Often the way to make a solid horror film for not a lot of money is to pick a contained location and focus on the intimate threat, a la Night of the Living Dead or Cube. The test is how big a picture can you paint from your isolated point of view? Trench 11 may be the biggest little horror movie you’ve ever seen set only in a tunnel.
In the Western Front of World War I in 1918, a team of Canadian soldiers (Rossif Sutherland, Shaun Benson, Ted Atherton and Charlie Carrick) tunnels under Trench 11 to find a secret German base. Once underground, they are trapped with the enemy’s deadliest creation.
Writer/director Leo Scherman builds up Trench 11 well with the previous soldiers fearing death less than reopening the tunnel. Once the soldiers, they witness the contagion Reiner (Robert Stadlober) developed, they have to keep it from spreading while still completing their mission. Between the claustrophobia, the outbreak and the enemy soldiers, these guys are fucked.
The virus is achieved with all practical effects, and they are some graphic and gory treats. It’s also astonishingly well made for a movie set in dark tunnels. The shaky light keeps everything that needs to be illuminated lit and everything that needs to remain hidden dark. Some random freeze frames are not a good look but that’s a few seconds out of 90 minutes.
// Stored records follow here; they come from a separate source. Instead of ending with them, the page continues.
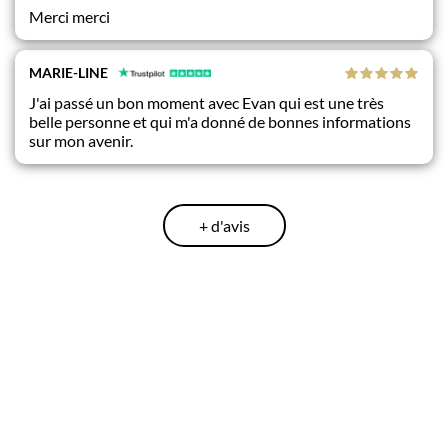
Merci merci
MARIE-LINE
J'ai passé un bon moment avec Evan qui est une très
belle personne et qui m'a donné de bonnes informations
sur mon avenir.
+ d'avis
What Scherman achieves is a bigger picture of World War I and the toll it takes on soldiers, all from underground with only a few individuals. Between the backstory of each character and the implicit war going on above the tunnels, Trench 11 does not feel like a movie shot in a box. It’s just we’re only seeing the tunnels within this bigger story.
Screamfest continues through October 17 in Hollywood.